**MATERIAL SUPPLIED:**
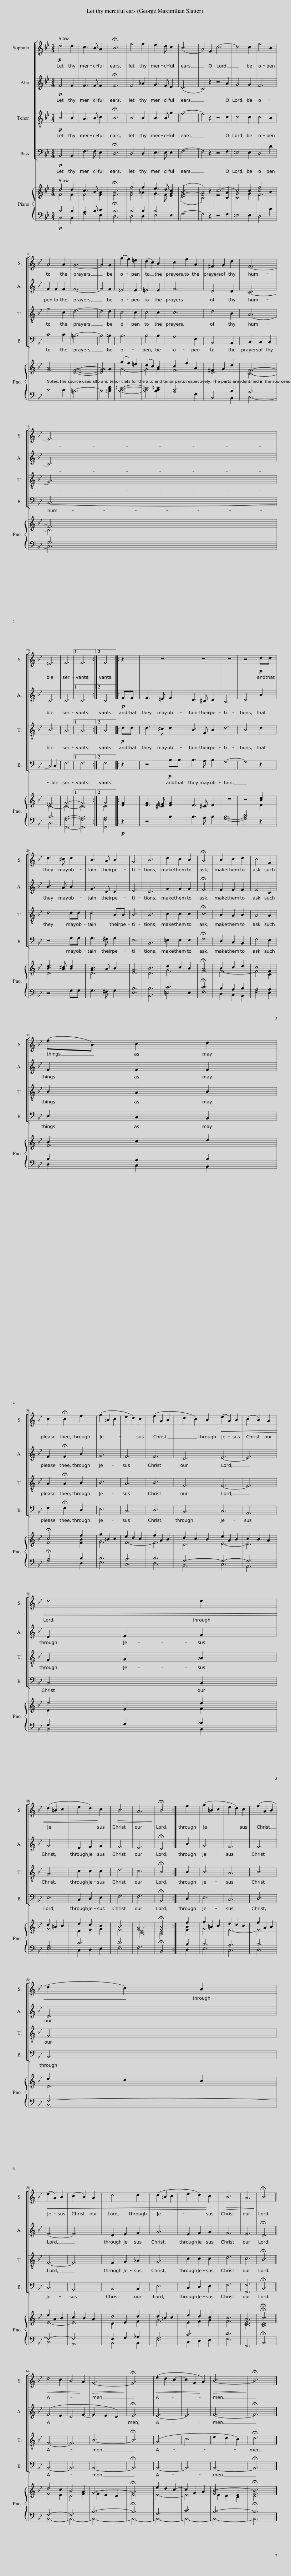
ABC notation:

X:1
%%score [ 1 2 3 4 ] { ( 5 6 9 ) | ( 7 8 ) }
L:1/8
M:3/4
I:linebreak $
K:Bb
V:1 treble
V:2 treble
V:3 treble-8 transpose=-12
V:4 bass
V:5 treble
V:6 treble
V:9 treble
V:7 bass
V:8 bass
V:1
!p! d4 d2 | c3 B A2 | !fermata!B6 | f4 f2 | e3 d c2 | %5
 (B6 | A4) F2 | c6- | c4 c2 | f4 B2 |$ %10
 A4 A2 | G6- | G4 G2 | (g2 f2) =e2 | (d2 c2) B2 | %15
 c2 f2 A2 | ^F2 G2 d2 | F6- |$ F6 |$ =E6 | %20
 F6 |1 F6 :|2 F4 |: z2 | z6 | %25
 z6 | z6 | z4!p! dd |$ d3 ^c d2 | B3 A B2 | %30
 G6 | B6 | d2 c2 B2 | !fermata!A6 | B2 c2 d2 | %35
 c4 F2 |$ (fB) c2 d2 |$ c2 !fermata!c2 f2 | (g2 =B2 c2 | e2 d2) c2 | %40
 (f2 A2 B2 | d2 c2) B2 |!<(! (e2 A2) B2 | (c2 B2) A2 |$ d4 d2 |$ %45
 (d2 =B2 c2 | e2 d2)!<)! c2 |!>(! B6 | A6!>)! | !fermata!B4 :| %50
 f2 | (g2 =B2 c2 | e2 d2) c2 | (f2 A2 B2 |$ d2 c2) B2 |$ %55
!<(! (e2 A2) B2 | (c2 B2) A2 | d4 d2 | (d2 =B2 c2 | e2 d2)!<)! c2 | %60
!>(! B6 | A6!>)! | !fermata!B6 ||$!<(! d4 c2 | B4!<)! A2 | %65
!>(! G6-!>)! | !fermata!G6 |!<(! (e2 d2 c2- | c2 G2!<)! A2) |!>(! B6-!>)! | %70
 !fermata!B6 |] %71
V:2
!p! F4 F2 | F3 F F2 | !fermata!F6 | F4 _A2 | G3 F E2 | %5
 (D6 | C4) z2 | z4 A2 | G4 G2 | F6 |$ %10
 F2 F2 F2 | F6- | F4 F2 | =E4 E2 | =E4 E2 | %15
 F6 | D4 D2 | C6- |$ C6 |$ C6 | %20
 C6 |1 C6 :|2 C4 |:!p! FF | F3 =E F2 | %25
 D3 ^C D2 | B,6 | D4 B2 |$ B3 A B2 | G3 D D2 | %30
 E6 | D6 | G2 G2 G2 | !fermata!F6 | F2 F2 F2 | %35
 F4 C2 |$ F2 F2 F2 |$ F2 !fermata!F2 B2 | G6 | F6 | %40
 F6 | D6 | E6- | E6 |$ D2 E2 F2 |$ %45
 G6 | E2 F2 G2 | F6 | E6 | !fermata!D4 :| %50
 B2 | G6 | F6 | F6 |$ D6 |$ %55
 E6- | E6 | D2 E2 F2 | G6 | E2 F2 G2 | %60
 F6 | E6 | !fermata!D6 ||$ (F4 E2 | D4 F2- | %65
 F2 E2 D2) | !fermata!E6 | E6- | E6 | F6- | %70
 !fermata!F6 |] %71
V:3
!p! B4 B2 | A3 B c2 | !fermata!B6 | B4 B2 | B3 B g2 | %5
 f6- | f4 z2 | z4 c2 | c4 c2 | c4 B2 |$ %10
 f4 c2 | d6- | d4 d2 | c4 c2 | c4 c2 | %15
 c6 | d4 B2 | (A6 |$ G6) |$ B6 | %20
 A6 |1 A6 :|2 A4 |:!p! dd | d3 ^c d2 | %25
 B3 F B2 | d6 | B4 d2 |$ d4 dd | d4 BB | %30
 B6 | B6 | c2 c2 c2 | !fermata!c6 | B2 A2 B2 | %35
 A4 A2 |$ B2 A2 B2 |$ A2 !fermata!A2 B2 | B6 | A6 | %40
 B6 | F6 | F6- | F6 |$ F2 G2 _A2 |$ %45
 G6 | c2 c2 c2 | d6 | c6 | !fermata!B4 :| %50
 B2 | B6 | A6 | B6 |$ F6 |$ %55
 F6- | F6 | F2 G2 _A2 | G6 | c2 c2 c2 | %60
 d6 | c6 | !fermata!B6 ||$ F6- | F6 | %65
 B6- | !fermata!B6 | (G6 | c6 | e2 d2 c2) | %70
 !fermata!d6 |] %71
V:4
!p! B,,4 B,,2 | F,3 F, E,2 | !fermata!D,6 | D,4 D,2 | E,3 E, E,2 | %5
 F,6- | F,4 z2 | z4 F,2 | =E,4 E,2 | D,4 D2 |$ %10
 C4 C2 | =B,6- | B,4 =B,2 | B,6 | B,4 B,2 | %15
 A,4 F,2 | B,,4 B,,2 | C,2 C,2 C,2 |$ C,6- |$ C,4 C,2 | %20
 F,6 |1 F,6 :|2 F,4 |: z2 | z4!p! B,B, | %25
 B,3 A, B,2 | G,6- | G,4 z2 |$ z4 G,G, | G,3 ^F, G,2 | %30
 E,6 | B,,6 | =E,2 E,2 E,2 | !fermata!F,6 | D,2 C,2 B,,2 | %35
 F,4 E,2 |$ D,2 C,2 B,,2 |$ F,2 !fermata!F,2 D,2 | E,6 | C,6 | %40
 D,6 | B,,6 | C,6 | A,,6 |$ B,,4 B,,2 |$ %45
 E,6 | C,2 D,2 E,2 | F,6 | F,6 | !fermata!B,,4 :| %50
 D,2 | E,6 | C,6 | D,6 |$ B,,6 |$ %55
 C,6 | A,,6 | B,,4 B,,2 | E,6 | C,2 D,2 E,2 | %60
 F,6 | [F,,F,]6 | !fermata!B,,6 ||$ B,,6- | B,,6 | %65
 B,,6- | !fermata!B,,6 | B,,6- | B,,6 | B,,6- | %70
 !fermata!B,,6 |] %71
V:5
 d4 d2 | c3 B A2 | !fermata!B6 | f4 f2 | e3 d [Gc]2 | %5
 ([F-B]6 | [FA]4) z2 | c6- | c4 c2 | [cf]4 B2 |$ %10
 [FA]6 | [DFG]6- | [DFG]4 G2 | (g2 f2) =e2 | (d2 c2) B2 | %15
 c2 f2 A2 | ^F2 G2 d2 | F6- |$ F6 |$ =E6 | %20
 F6- |1 F6 :|2 F4 |: [DF]2 | [DF]3 [^C=E] [DF]2 | %25
 D3 ^C D2 | z6 | z4 [Bd]2 |$ [Bd]3 [A^c] [Bd]2 | [GB]3 A B2 | %30
 G6 | B6 | d2 c2 B2 | !fermata!A6 | B2 c2 d2 | %35
 c4 F2 |$ B2 c2 d2 |$ !fermata!c4 f2 | g2 =B2 c2 | e2 d2 c2 | %40
 f2 A2 B2 | d2 c2 B2 | e2 A2 B2 | c2 B2 A2 |$ d4 d2 |$ %45
 d2 =B2 c2 | e2 d2 c2 | B6 | [FA]6 | !fermata![FB]4 :| %50
 f2 | g2 =B2 c2 | e2 d2 c2 | f2 A2 B2 |$ d2 c2 B2 |$ %55
 e2 A2 B2 | c2 B2 A2 | d4 d2 | d2 =B2 c2 | e2 d2 c2 | %60
 B6 | A6 | !fermata!B6 ||$ d4 c2 | B4 A2 | %65
 G6- | !fermata!G6 | e2 d2 c2- | c2 G2 A2 | B6- | %70
 !fermata![FB]6 |] %71
V:6
 F4 F2 | F4 F2 | F6 | [FB]4 _A2 | G3 F E2 | %5
 (D6 | C4) x2 | z4 [CA]2 | [CG]4 G2 | F6 |$ %10
 x6 | x6 | x6 | G6- | G4 G2 | %15
 F6 | D6 | C6- |$ C6 |$ C6- | %20
 C6- |1 C6 :|2 C4 |: x2 | x6 | %25
 x6 | x6 | x4 D2 |$ D6 | D6 | %30
 E6 | D6 | G6 | F6 | F6- | %35
 F4 C2 |$ F6 |$ F4 [FB]2 | G6 | F6- | %40
 F6 | D6 | E6- | E6 |$ D2 E2 F2 |$ %45
 G6 | E2 F2 G2 | F6 | [CE]6 | [B,D]4 :| %50
 [FB]2 | G6 | F6- | F6 |$ D6 |$ %55
 E6- | E6 | D2 E2 F2 | G6 | E2 F2 G2 | %60
 F6 | [CE]6 | !fermata![B,D]6 ||$ F4 E2 | D4 F2 | %65
 F2 E2 D2 | E6 | E6- | E6 | E2 D2 C2 | %70
 D6 |] %71
V:7
!p! B,4 B,2 | A,3 B, C2 | B,6 | B,4 B,2 | B,4 E,2 | %5
 F,6- | F,4 z2 | z4 F,2 | =E,4 E,2 | D,4 D2 |$ %10
 C4 C2 | =B,6- | B,4 [=B,DF]2 | [B,C=E]6- | [B,CE]4 [B,C=E]2 | %15
 C6 | B,,4 B,2 | A,6 |$ G,6 |$ B,6 | %20
 [F,,F,A,]6- |1 [F,,F,A,]6 :|2 [F,,F,A,]4 |:!p! z2 | z4 B,2 | %25
 B,3 A, B,2 | [G,B,]6- | D4 z2 |$ z4 G,G, | G,3 ^F, G,2 | %30
 [E,B,]6 | [B,,B,]6 | C6 | C6 | B,2 A,2 B,2 | %35
 A,4 A,2 |$ B,2 A,2 B,2 |$ A,4 B,2 | B,6 | A,6 | %40
 B,6 | F,6- | F,6- | F,6 |$ F,2 G,2 _A,2 |$ %45
 G,6 | C6 | D6 | F,6 | !fermata!B,,4 :| %50
 B,2 | B,6 | A,6 | B,6 |$ F,6- |$ %55
 F,6- | F,6 | F,2 G,2 _A,2 | G,6 | C6 | %60
 D6 | F,,6 | !fermata!B,,6 ||$ F,6- | F,6 | %65
 B,6- | B,6 | G,6 | C6 | B,6- | %70
 B,6 |] %71
V:8
 B,,4 B,,2 | F,4 E,2 | !fermata!D,6 | D,4 D,2 | E,4 x2 | %5
 x6 | x6 | x6 | x6 | x6 |$ %10
 x6 | x6 | x6 | x6 | x6 | %15
 A,4 F,2 | x4 B,,2 | C,6- |$ C,6 |$ C,6 | %20
 x6 |1 x6 :|2 x4 |: x2 | x6 | %25
 x6 | x6 | [G,B,]4 x2 |$ x6 | x6 | %30
 x6 | x6 | =E,4 E,2 | !fermata!F,6 | D,2 C,2 B,,2 | %35
 F,4 E,2 |$ D,2 C,2 B,,2 |$ !fermata!F,4 D,2 | E,6 | C,6 | %40
 D,6 | B,,6 | C,6 | A,,6 |$ B,,4 B,,2 |$ %45
 E,6 | C,2 D,2 E,2 | F,6 | x6 | x4 :| %50
 D,2 | E,6 | C,6 | D,6 |$ B,,6 |$ %55
 C,6 | A,,6 | B,,4 B,,2 | E,6 | C,2 D,2 E,2 | %60
 F,6 | x6 | x6 ||$ B,,6- | B,,6- | %65
 B,,6- | !fermata!B,,6- | B,,6- | B,,6- | B,,6- | %70
 !fermata!B,,6 |] %71
V:9
 x6 | x6 | x6 | x6 | x6 | %5
 x6 | x6 | x6 | x6 | x6 |$ %10
 x6 | x6 | x6 | x6 | x6 | %15
 x6 | x6 | x6 |$ x6 |$ x6 | %20
 x6 |1 x6 :|2 x4 |: x2 | x6 | %25
 x6 | x6 | x6 |$ x6 | x6 | %30
 x6 | x6 | x6 | x6 | x6 | %35
 x6 |$ x6 |$ x6 | x6 | x6 | %40
 x6 | x6 | x6 | x6 |$ x6 |$ %45
 x6 | x6 | x6 | x6 | x4 :| %50
 x2 | x6 | x6 | x6 |$ x6 |$ %55
 x6 | x6 | x6 | x6 | x6 | %60
 x6 | x6 | x6 ||$ x6 | x6 | %65
 x6 | x6 | x6 | x6 | F4 E2 | %70
 x6 |] %71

**TASK DETAILS:** List every line of the listing above that contains the string "treble".

**WRITTEN SOLUTION:**
V:1 treble
V:2 treble
V:3 treble-8 transpose=-12
V:5 treble
V:6 treble
V:9 treble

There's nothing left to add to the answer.